Andreas Sibayang, Ketua Komunitas Driver Medan Bersatu yang biasa berkumpul di jalan Laksana Gang H Samsudin Kotamatsum, Medan menyebut Yunus adalah satu-satunya pengemudi lanjut usia di komunitas mereka. Oleh karena itu, mereka berupaya membantu Yunus mengurus asuransi BPJS.
“Ketika perusahaan minta data untuk pengurusan BPJS, segera saya hubungi Atok agar bisa daftar.

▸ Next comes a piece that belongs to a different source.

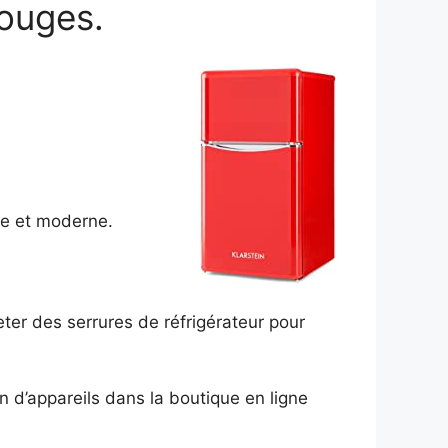
rouges.
age et moderne.
eter des serrures de réfrigérateur pour
n d’appareils dans la boutique en ligne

Ini penting, apalagi mengingat usia Atok,” kata Andreas.
Dengan membayar iuran BPJS sebesar Rp16 ribu per bulan, Yunus kini memiliki akses ke fasilitas kesehatan yang sangat ia butuhkan. “Walau harus bayar iuran, itu lebih baik daripada berobat tanpa asuransi,” katanya.
***
Ahmad Razali, akademisi dan sosiolog dari Universitas Sumatra Utara (USU), mengatakan pemerintah perlu mengambil inisiatif aktif dengan mewajibkan perusahaan layanan aplikasi seperti Gojek, Grab, dan sejenisnya mendaftarkan setiap pengemudinya dalam program asuransi kesehatan pemerintah. Jika ada yang menolak, izin operasional mereka harus segera dicabut.
Pemerintah perlu mengambil langkah yang tegas dan konkret agar para ojol terlindungi, terutama bagi pengemudi lansia yang tetap bekerja untuk memenuhi kebutuhan hidup.

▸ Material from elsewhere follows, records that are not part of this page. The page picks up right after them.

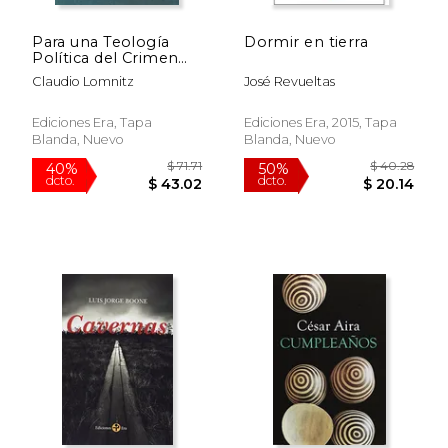
Para una Teología
Dormir en tierra
Política del Crimen
Organizado
Claudio Lomnitz
José Revueltas
Ediciones Era, Tapa
Ediciones Era, 2015, Tapa
Blanda, Nuevo
Blanda, Nuevo
$ 37.39
$ 61
50%
50%
dcto.
dcto.
$ 18.70
$ 30.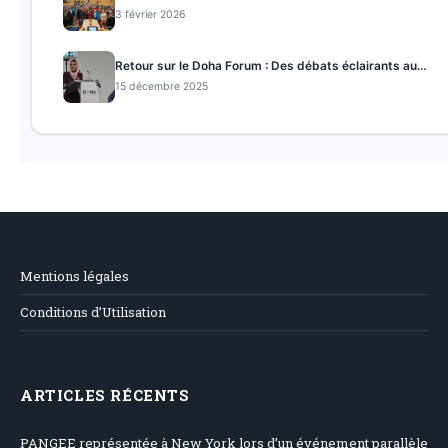
3 février 2026
Retour sur le Doha Forum : Des débats éclairants au cœur de la géopolitique mondiale
15 décembre 2025
Mentions légales
Conditions d’Utilisation
ARTICLES RÉCENTS
PANGEE représentée à New York lors d’un événement parallèle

Data Badan Pusat Statistik (BPS) tahun 2023 menyebut jumlah lansia mencapai 28 juta orang, atau sekitar 10-12 persen dari total penduduk. Namun, kemiskinan masih menjadi isu utama di kalangan lansia, akibat pendapatan yang rendah, kondisi kesehatan yang rentan, dan kurangnya jaminan sosial yang memadai.
Berbagai program jaminan sosial, seperti Program Keluarga Harapan (PKH) dan bantuan sosial lansia, memang sudah diperkenalkan untuk membantu mengurangi kemiskinan di kalangan lansia. Namun, banyak dari mereka yang belum sepenuhnya terlindungi. Bagi sebagian lansia, bekerja sebagai pengemudi ojol adalah pilihan yang terpaksa diambil karena minimnya peluang kerja yang sesuai usia.

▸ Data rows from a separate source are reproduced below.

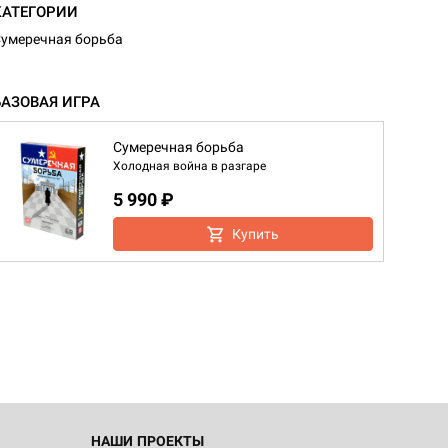
КАТЕГОРИИ
умеречная борьба
БАЗОВАЯ ИГРА
Сумеречная борьба
Холодная война в разгаре
5 990 ₽
Купить
НАШИ ПРОЕКТЫ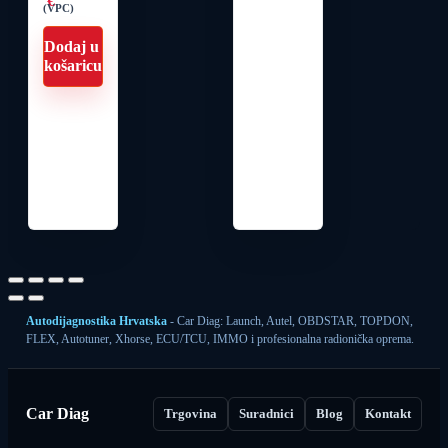
€
(VPC)
Dodaj u
košaricu
Autodijagnostika Hrvatska
- Car Diag: Launch, Autel, OBDSTAR, TOPDON,
FLEX, Autotuner, Xhorse, ECU/TCU, IMMO i profesionalna radionička oprema.
Car Diag
Trgovina
Suradnici
Blog
Kontakt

Berdasarkan UU No. 13/1998 tentang Kesejahteraan Lansia, negara harus menyediakan program kesehatan khusus yang mencakup pencegahan penyakit, pemeriksaan rutin, dan rehabilitasi. Kemudian sistem transportasi yang dirancang khusus untuk lansia, dan fasilitas permukiman ramah lansia yang mendukung mereka berekspresi dan berkarya karena mereka tidak ingin dianggap sebagai beban negara.
“Di saat ekonomi yang lesu sekarang dengan semakin menurunnya kelas menengah dan banyaknya PHK, menjadi pengemudi ojol telah menjadi cara bertahan hidup,” tukas Ahmad.